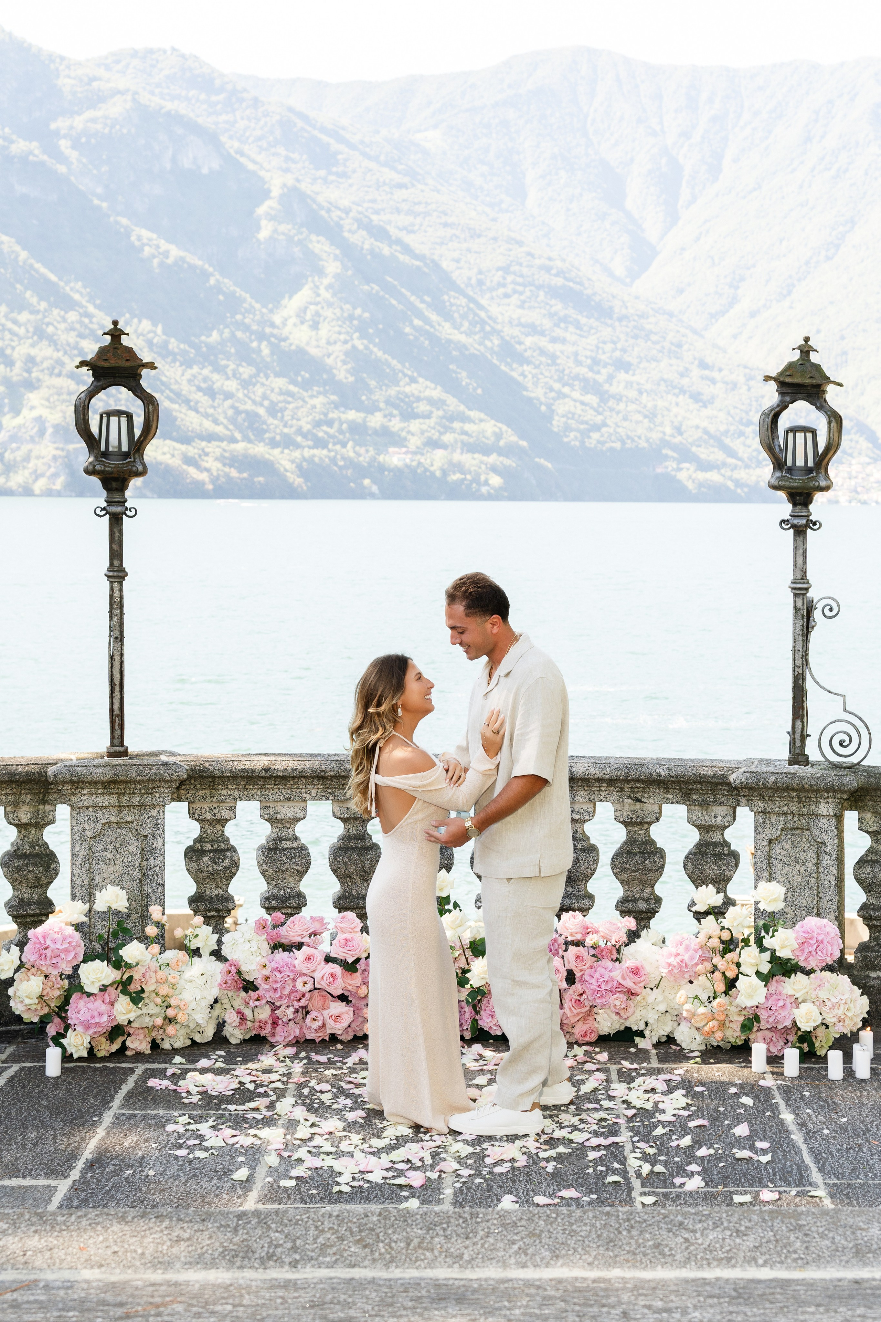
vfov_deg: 36.2
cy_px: 661
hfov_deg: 24.6
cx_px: 440
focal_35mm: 55
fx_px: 2019
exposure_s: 1/250
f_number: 6.3
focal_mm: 55
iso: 250
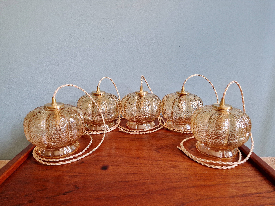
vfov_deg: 56.8
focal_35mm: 24
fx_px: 191
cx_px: 141
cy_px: 107
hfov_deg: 71.6
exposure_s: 1/50
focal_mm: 5.4
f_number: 1.8
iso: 160
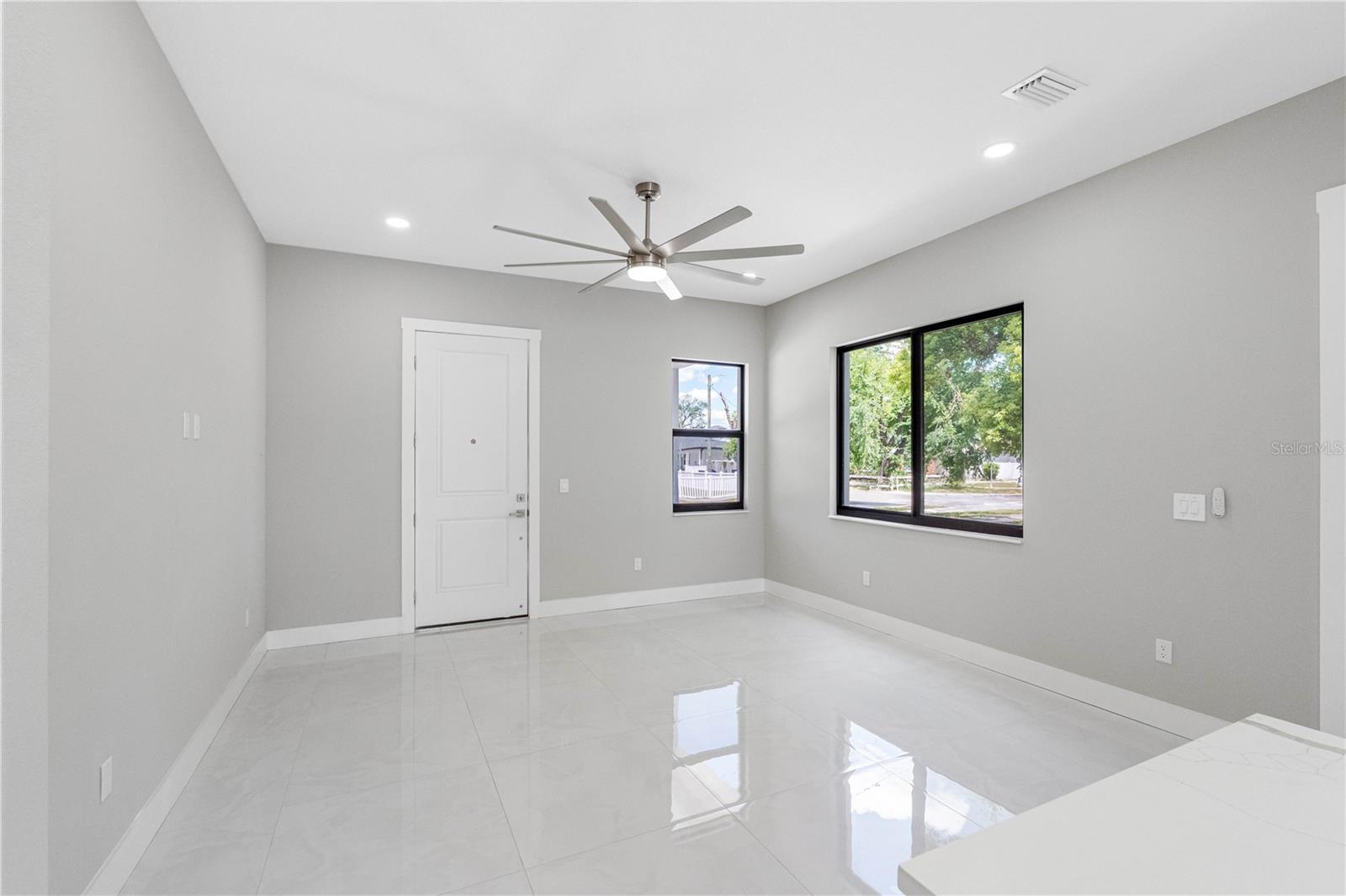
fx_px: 598
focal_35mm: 16
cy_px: 448
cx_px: 673
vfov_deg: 73.7
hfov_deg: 96.7
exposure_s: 1/640
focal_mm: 16
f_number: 11
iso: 1600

• [Task brief]: Line by line, retype the records above exactly, minus the images.

• [Completed task]:
vfov_deg: 36.2
cy_px: 661
hfov_deg: 24.6
cx_px: 440
focal_35mm: 55
fx_px: 2019
exposure_s: 1/250
f_number: 6.3
focal_mm: 55
iso: 250
vfov_deg: 56.8
focal_35mm: 24
fx_px: 191
cx_px: 141
cy_px: 107
hfov_deg: 71.6
exposure_s: 1/50
focal_mm: 5.4
f_number: 1.8
iso: 160
fx_px: 598
focal_35mm: 16
cy_px: 448
cx_px: 673
vfov_deg: 73.7
hfov_deg: 96.7
exposure_s: 1/640
focal_mm: 16
f_number: 11
iso: 1600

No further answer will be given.